Ally’s “mind movies” and drawings in the Sketchbook of Impossible Things are coping techniques she uses to deal with everyday challenges. However, they also reveal the way she understands and processes the world, which is largely in visuals and color.
Once everyone has shared their reflections, come together as a class to discuss some of the things that surprised you and some that you related most to in both the form and content of your classmates’ presentations.
Teaching Suggestion: Fish in a Tree celebrates The Advantages of Difference in the way it explores how Ally’s dyslexia allows her both to solve problems in a unique way and to understand the world from a different perspective. Having students share their unique reflections in the way they are most comfortable may help them appreciate this theme. Besides being able to see different perspectives, students may even find nuances between the same idea being processed or presented in different media. Consider encouraging students to highlight and further explore these nuances as they come up in conversation.

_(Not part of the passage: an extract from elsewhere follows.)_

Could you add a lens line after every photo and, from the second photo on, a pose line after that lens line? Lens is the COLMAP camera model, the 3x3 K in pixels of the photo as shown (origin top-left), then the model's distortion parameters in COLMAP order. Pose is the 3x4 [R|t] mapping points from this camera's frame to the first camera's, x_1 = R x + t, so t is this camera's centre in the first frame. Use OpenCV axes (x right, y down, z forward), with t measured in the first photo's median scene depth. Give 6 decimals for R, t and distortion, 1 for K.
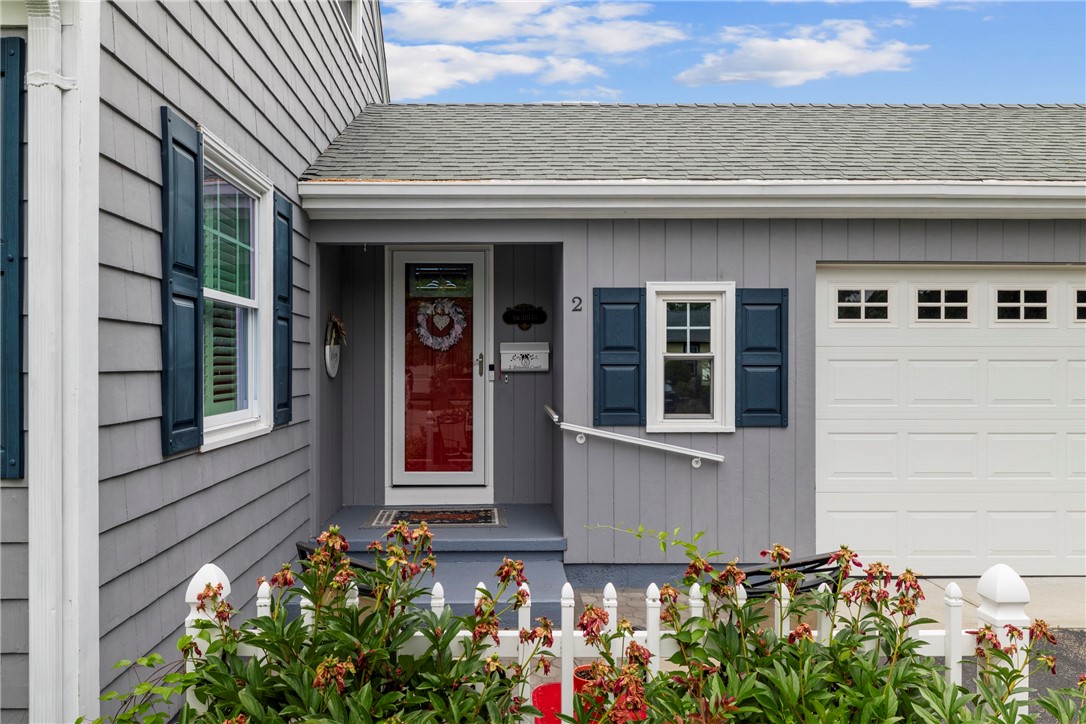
lens RADIAL K [[788.1, 0, 511.5], [0, 788.1, 366.5], [0, 0, 1]] dist [-0.004734, -0.006122]
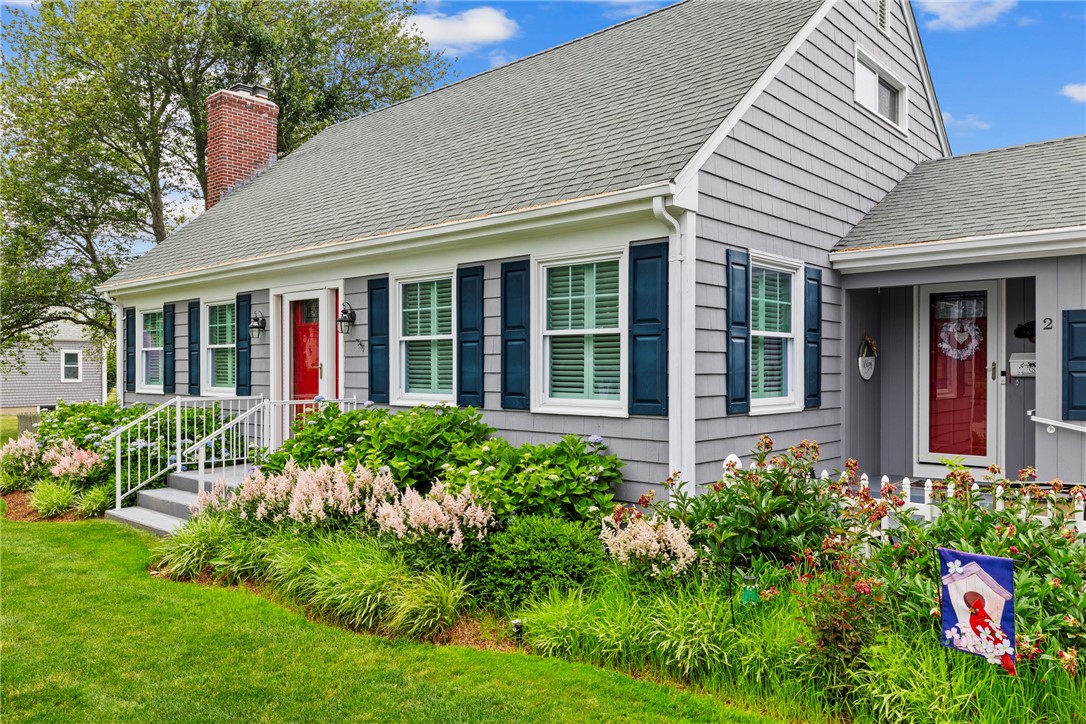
lens RADIAL K [[806.3, 0, 543.0], [0, 806.3, 362.0], [0, 0, 1]] dist [-0.002172, -0.003893]
pose [[0.734048, -0.005369, -0.679076, 0.373329], [-0.003338, 0.999928, -0.011514, 0.000485], [0.679089, 0.010718, 0.733977, -0.520078]]
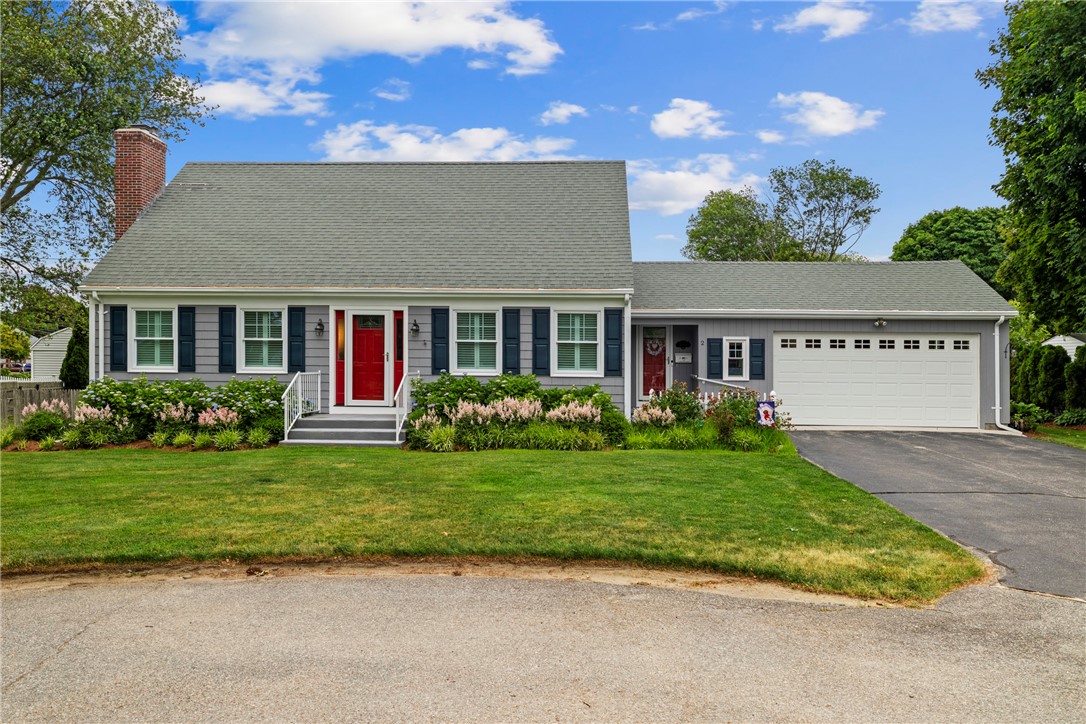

Differentiation Suggestion: Students with executive function differences, students who struggle with abstraction, and English language learners may benefit from extra scaffolding to help them successfully arrive at a single takeaway from an entire novel. Consider providing these students with a graphic organizer for them to brainstorm, document, and organize their takeaways, using the completed graphic organizer to then identify one main or overarching takeaway. You may also consider offering these students some examples of takeaways from other works you have read as a class or commonly known texts or stories to serve as models.